Marrying Drawing to the Art of Building

All buildings are made out of other buildings or parts of buildings. An architect looking for precedents can look here. In seventeenth-century Rome, an architect had Rome’s buildings and the extensive Museo Cartacio (Paper Museum)—the modest dal Pozzo palace. The well-connected non-architect Cassiano dal Pozzo began assembling its drawings and books in the 1620s, and after his death in 1657, his brother Carlo Antonio spent another thirty years doubling the holdings. Really a compendium of what man and nature have made, roughly half was devoted to ancient arts and modern architecture and half to natural history: in all more than 7,000 drawings, watercolors, and prints, as well as 5,000 printed books and manuscripts. A publication program that began in the 1980s will reach thirty-five volumes even when excluding 1,700 drawings that may not have come from Pozzo’s museum, more than 600 drawings of ancient and modern buildings, and the Codex Coner sketchbook (now in Sir John Soane’s museum)—all accompanied by extensive scholarly apparatus.

These two handsome volumes present 306 drawings, some previously unpublished and many others buried in obscure sources.
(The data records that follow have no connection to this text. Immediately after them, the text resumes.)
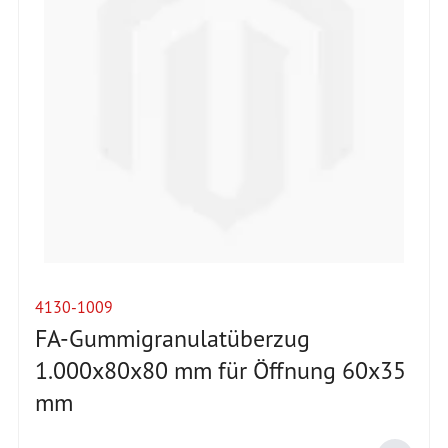
4130-1009
FA-Gummigranulatüberzug
1.000x80x80 mm für Öffnung 60x35
mm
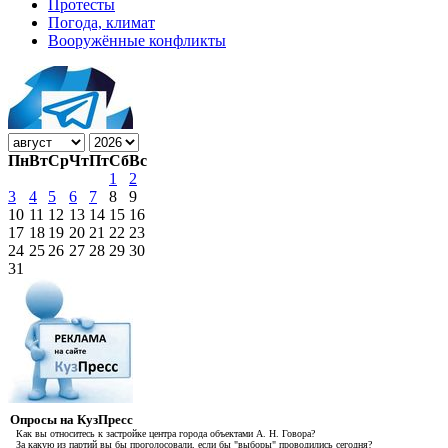
Протесты
Погода, климат
Вооружённые конфликты
Пн
Вт
Ср
Чт
Пт
Сб
Вс
1
2
3
4
5
6
7
8
9
10
11
12
13
14
15
16
17
18
19
20
21
22
23
24
25
26
27
28
29
30
31
Опросы на КузПресс
Как вы относитесь к застройке центра города объектами А. Н. Говора?
За какую из партий вы бы проголосовали, если бы "выборы" проводились сегодня?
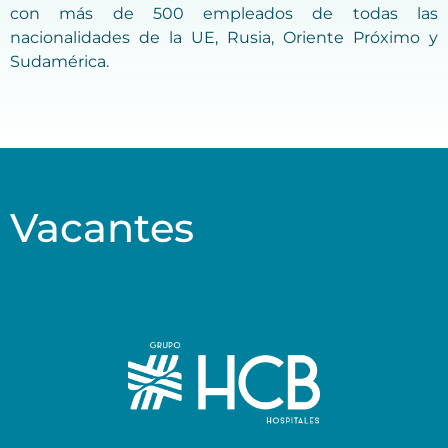
con más de 500 empleados de todas las
nacionalidades de la UE, Rusia, Oriente Próximo y
Sudamérica.
Vacantes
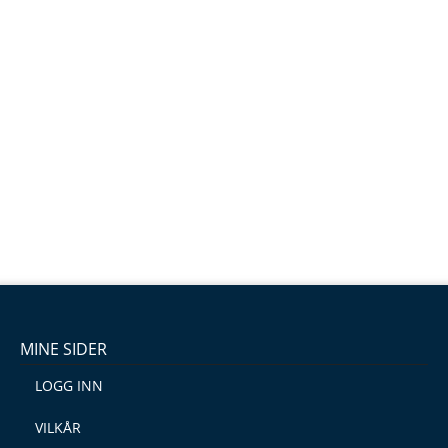
MINE SIDER
LOGG INN
VILKÅR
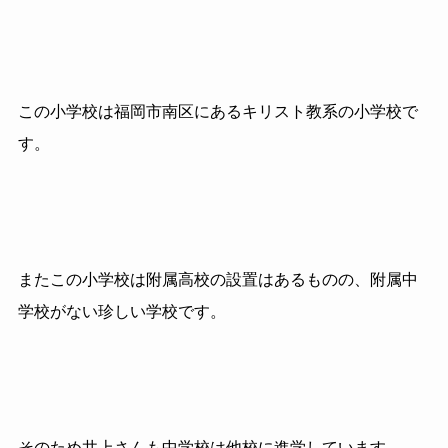
この小学校は福岡市南区にあるキリスト教系の小学校で
す。
またこの小学校は附属高校の設置はあるものの、附属中
学校がない珍しい学校です。
そのため井上さんも中学校は他校に進学しています。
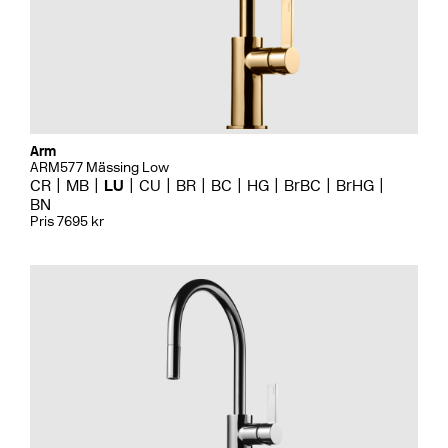
Arm
ARM577 Mässing Low
CR
MB
LU
CU
BR
BC
HG
BrBC
BrHG
BN
Pris 7695 kr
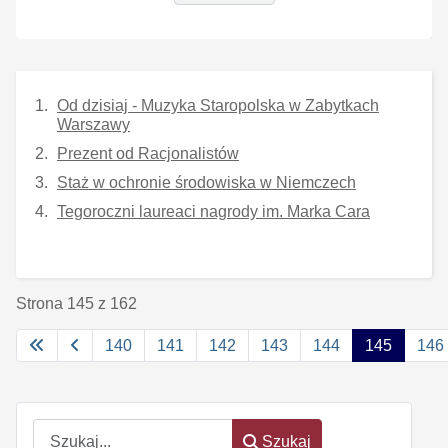
Od dzisiaj - Muzyka Staropolska w Zabytkach
Warszawy
Prezent od Racjonalistów
Staż w ochronie środowiska w Niemczech
Tegoroczni laureaci nagrody im. Marka Cara
Strona 145 z 162
140
141
142
143
144
145
146
Szukaj
Szukaj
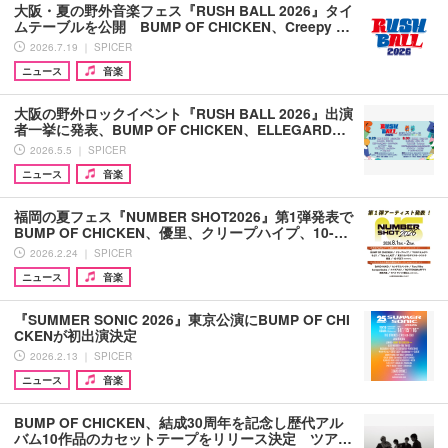
大阪・夏の野外音楽フェス『RUSH BALL 2026』タイ
ムテーブルを公開 BUMP OF CHICKEN、Creepy …
2026.7.19 ｜ SPICER
ニュース
音楽
大阪の野外ロックイベント『RUSH BALL 2026』出演
者一挙に発表、BUMP OF CHICKEN、ELLEGARD…
2026.5.5 ｜ SPICER
ニュース
音楽
福岡の夏フェス『NUMBER SHOT2026』第1弾発表で
BUMP OF CHICKEN、優里、クリープハイプ、10-…
2026.2.24 ｜ SPICER
ニュース
音楽
『SUMMER SONIC 2026』東京公演にBUMP OF CHI
CKENが初出演決定
2026.2.13 ｜ SPICER
ニュース
音楽
BUMP OF CHICKEN、結成30周年を記念し歴代アル
バム10作品のカセットテープをリリース決定 ツア…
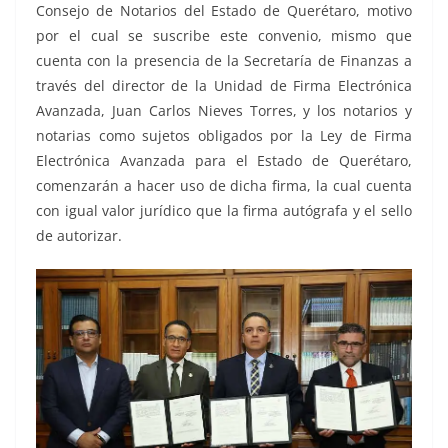
Consejo de Notarios del Estado de Querétaro, motivo
por el cual se suscribe este convenio, mismo que
cuenta con la presencia de la Secretaría de Finanzas a
través del director de la Unidad de Firma Electrónica
Avanzada, Juan Carlos Nieves Torres, y los notarios y
notarias como sujetos obligados por la Ley de Firma
Electrónica Avanzada para el Estado de Querétaro,
comenzarán a hacer uso de dicha firma, la cual cuenta
con igual valor jurídico que la firma autógrafa y el sello
de autorizar.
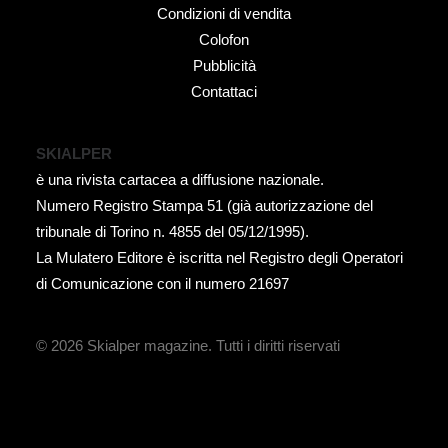
Condizioni di vendita
Colofon
Pubblicità
Contattaci
SKIALPER
è una rivista cartacea a diffusione nazionale.
Numero Registro Stampa 51 (già autorizzazione del
tribunale di Torino n. 4855 del 05/12/1995).
La Mulatero Editore è iscritta nel Registro degli Operatori
di Comunicazione con il numero 21697
© 2026 Skialper magazine.
Tutti i diritti riservati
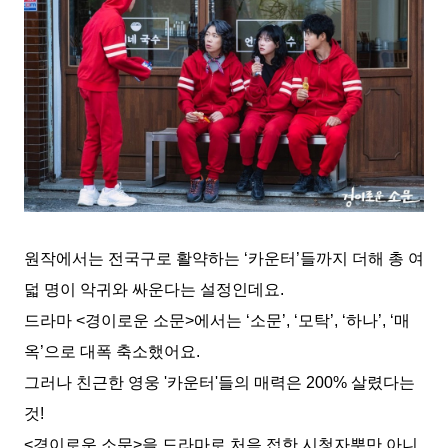
원작에서는 전국구로 활약하는
‘
카운터
’
들까지 더해 총 여
덟 명이 악귀와 싸운다는 설정인데요
.
드라마
<
경이로운 소문
>
에서는
‘
소문
’, ‘
모탁
’, ‘
하나
’, ‘
매
옥
’
으로 대폭 축소했어요
.
그러나 친근한 영웅
'
카운터
'
들의 매력은
200%
살렸다는
것
!
<
경이로운 소문
>
을 드라마로 처음 접한 시청자뿐만 아니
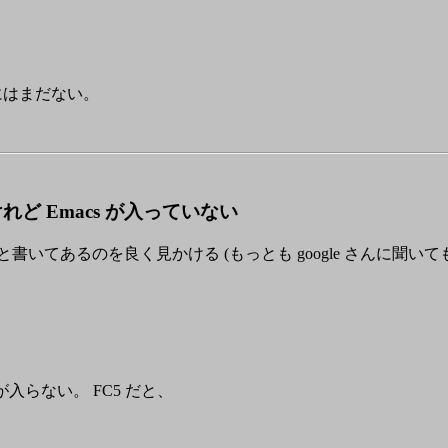
にはまだない。
れたけれど Emacs が入っていない
いない。と書いてあるのを良く見かける (もっとも google さん
が入らない。 FC5 だと、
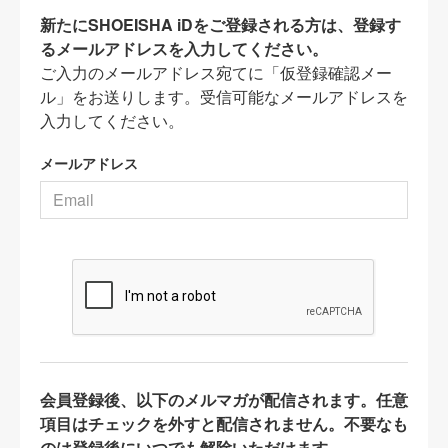
新たにSHOEISHA iDをご登録される方は、登録す
るメールアドレスを入力してください。
ご入力のメールアドレス宛てに「仮登録確認メー
ル」をお送りします。受信可能なメールアドレスを
入力してください。
メールアドレス
会員登録後、以下のメルマガが配信されます。任意
項目はチェックを外すと配信されません。不要なも
のは登録後にいつでも解除いただけます。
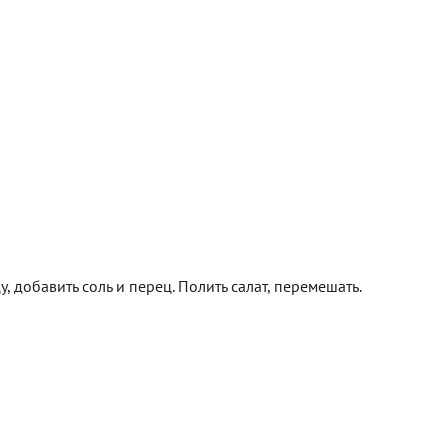
у, добавить соль и перец. Полить салат, перемешать.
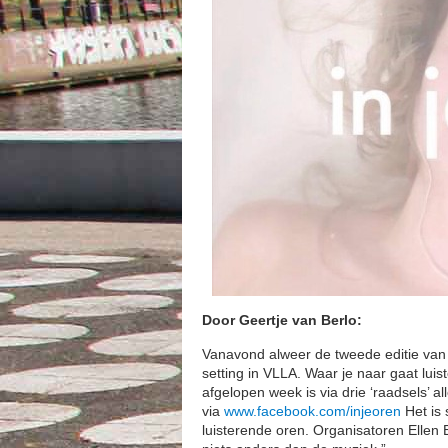
Door Geertje van Berlo:
Vanavond alweer de tweede editie van ‘
setting in VLLA. Waar je naar gaat lui
afgelopen week is via drie ‘raadsels’ al
via
www.facebook.com/injeoren
Het is 
luisterende oren. Organisatoren Ellen 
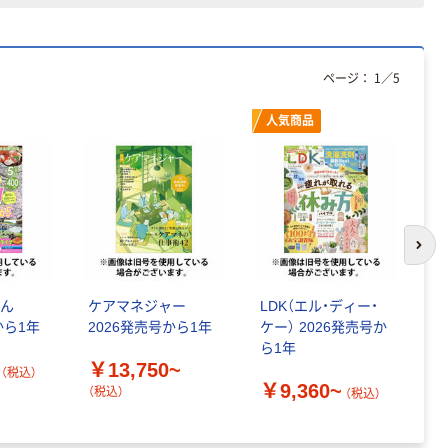
ページ：
1
／
5
人気商品
次の
らん
ケアマネジャー
LDK（エル・ディー・
M
から1年
2026発売号から1年
ケー） 2026発売号か
2
ら1年
ら
￥13,750~
（
（税込）
￥9,360~
￥
（税込）
（税込）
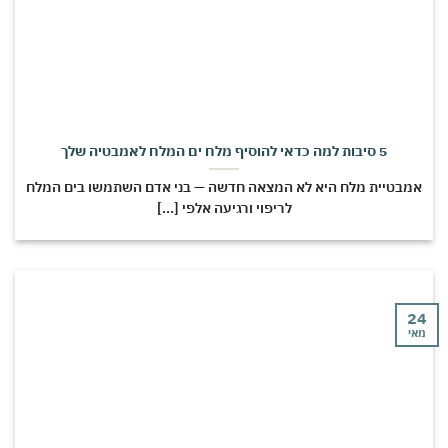
5 סיבות למה כדאי להוסיף מלח ים המלח לאמבטיה שלך
מבטיית מלח היא לא המצאה חדשה — בני אדם השתמשו בים המלח
לריפוי ורגיעה אלפי [...]
י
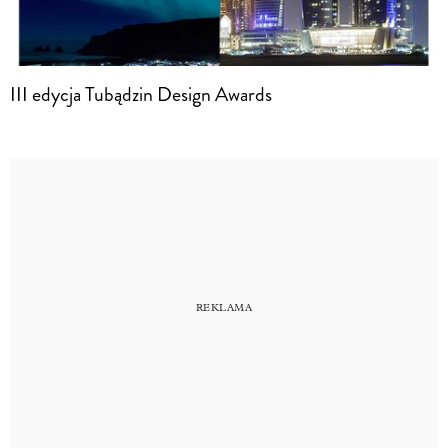
III edycja Tubądzin Design Awards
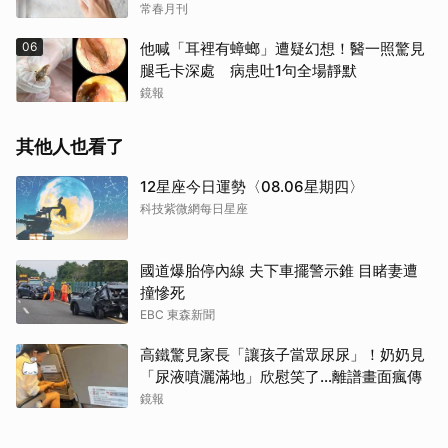
常春月刊
06
他喊「耳裡有蟑螂」遭疑幻想！醫一照驚見
腿毛卡深處 病患吐1句全場靜默
鏡報
其他人也看了
12星座今日運勢〈08.06星期四〉
科技紫微網每日星座
國道爆胎停內線 夫下車擺警示錐 目睹妻遭
撞慘死
EBC 東森新聞
高鐵驚見家長「讓孩子當眾尿尿」！奶奶見
「尿液噴灑滿地」欣慰笑了…離譜畫面瘋傳
鏡報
Each one receives a sharp image—many in color with detailed commentaries written by one of the project’s several knowledgeable scholars, and many with comparative images (swelling the total to 589 illustrations).

Half of the second volume presents mainly seventeenth-century decorations with wall and ceiling treatments, enframements, and nearly twenty luxuriant variations on acanthus scrollwork, all of which provide rich material to assist in emulating this taste. The other half presents a miscellany of military material—fortifications, siege and battle formations, weaponry, and armor—which reminds us that architects played a major role in war before modern warfare became mechanized just as architecture has.

The bulk of the first volume’s buildings illustrates the restored classicism that Bramante and Michelangelo brought into being. Many are familiar, extant buildings in Rome, others are unbuilt projects, a few show preliminary projects, and a few others are elsewhere in Italy and in France and Spain. About half are churches, palaces, and villas, with the balance a miscellany of parts of buildings, portals and fireplaces, and construction paraphernalia.

The choice of buildings and the museum’s use well into the seventeenth century show that the High Renaissance was not a style confined within chronological limits but a standard for the renewed classicism. A eulogy of Pozzo from 1664 explained that his collecting was “governed not by affection but by merit.” He favored the “restorers of great art, who from the measurements of Roman buildings extracted the true proportions of the most regular orders, from which no one can ever depart without error.” His interest was in the drawings’ documentary value rather than their artistic quality, and many were made by competent draftsmen, often as copies of other drawings. There are measured plans and elevations, a few sections, fewer detailed studies, and an occasional sheet studying design options. Like Sebastiano Serlio and Andrea Palladio, both of whom are well represented, he interspersed ancient works (published in three volumes in 2004) and these modern works. When merit shifted from quality to chronology, the museum’s utility diminished, and in 1762 it was sold to George III, with the bulk now residing in the Royal Library at Windsor Castle.

Although Pozzo’s contemporaries consulted his material, he included little of their work in his museum. His taste apparently agreed with that of the École des Beaux-Arts-trained A.D.F. Hamlin, who in 1896 characterized the Baroque as “lawless and vulgar extravagances,” “the debasement of architectural taste,” and “monuments of bad taste and pretentious sham.”

Pozzo’s collection and the graphic conventions they use illustrate the classicism that became solidified in the first quarter of the sixteenth century. It emerged from the analytical investigations recorded in sketchbooks and embodied in the vast corpus of drawings made by the assiduous and inventive architects who married drawing to the art of building and then used that offspring to make architecture like that in the projects in the Vatican, which became the school for modern classicism. Illustrated, printed books, such as those by Serlio in 1537 and Palladio in 1570, as well as Vignola’s handbook of the orders, conventionalized the representation of buildings and disseminated the renewed classicism, and the Paper Museum expanded the range of precedents to consult. Now that digital sources and the ever-dwindling range of history books seem to be increasingly antipathetic to traditional architecture and allergic to plans, sections, and details, this publication is a welcome augmentation to the resources available to those who would emulate that heroic period’s accomplishments.

Carroll William Westfall is the Frank Montana Professor at the University of Notre Dame’s School of Architecture.  He has written extensively on the history of the city with particular attention to the reciprocity between the political life and the urban and architectural elements that serve the needs of citizens.